Intuition behind multiplication I recently read this post and the highest voted comment and it got me thinking. How does think about multiplication if it is decimals?
For example, if we have $3.9876542 \times 2.3156479$ then how would we multiply that? It doesn't make a lot of sense to add $3.9876542$, $2.3156479$ times. Then how would you think about multiplying that i.e. what's the intuition of behind that?
Thanks!
 A: It's the area of a rectangle with side lengths $3.9876542$ and $2.3156479$.
A: A rectangle with sides $3.9876542\,\mathrm m$ and $2.3156479\,\mathrm m$ can be viewed as $3987654200$ by $2315647900$ namometers instead.

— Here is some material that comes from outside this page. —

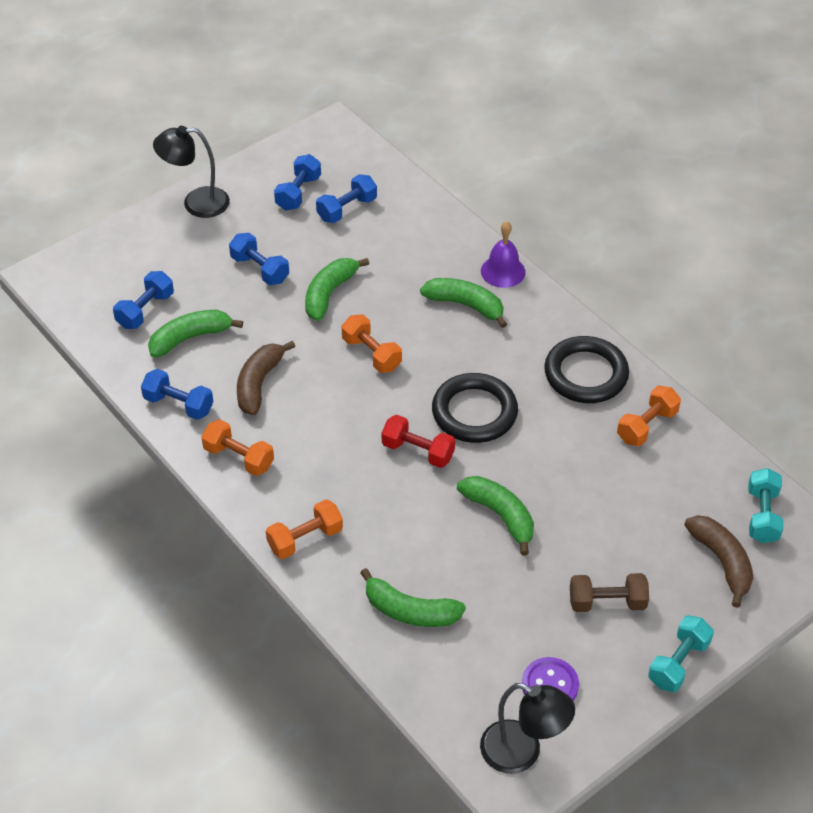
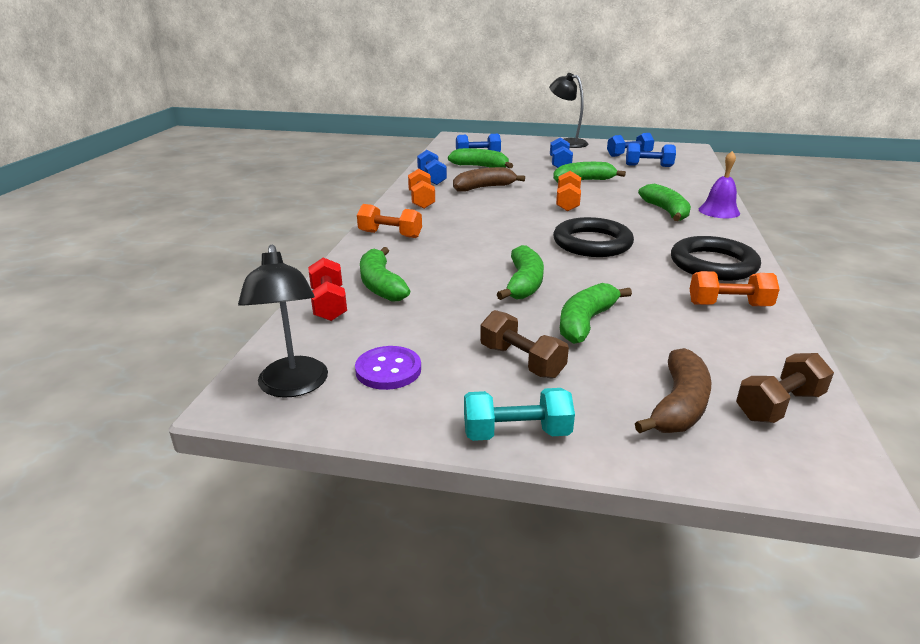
camera: 50 degrees right, 20 degrees down
(418, 451) = (523, 239): red dumbbell -> red dumbbell (328, 304)
(592, 526) = (585, 322): none -> green banana
(762, 515) = (779, 405): turquoise dumbbell -> brown dumbbell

Then you can actually count all thos tiny square-nanometers (or simplify this by repaeted addition!) and obtain an area of $9234003074156180000\,\mathrm{nm}^2$. Since there are $1000000000000000000\,\mathrm{nm}^2$ in each $\mathrm  m^2$, you end up with $9.23400307415618\,\mathrm m^2$ and thus we should have $3.9876542\cdot 2.3156479 =  9.23400307415618$.
A: The term "decimal" is an abbreviation for decimal fraction. 
And  $3.9876542$ is a convenient abbreviation for $\dfrac{39876542}{10000000}$.
It is not difficult to give meaning to $\dfrac{a}{b} \cdot \frac{c}{d}$, where $a,b,c,d$ are positive integers. Area is a good choice. So is distance travelled if speed is $\frac{a}{b}$ and time is $\frac{c}{d}$.   
A: Just think in terms of fractions.  With fractions, multiplication can be interpreted as meaning "of", like usual.  For example, $\frac23 \times \frac57$ is $\frac23$ of $\frac57$ -- and if you didn't know how to multiply fractions, you could draw a picture or slice up a cake to figure out the answer.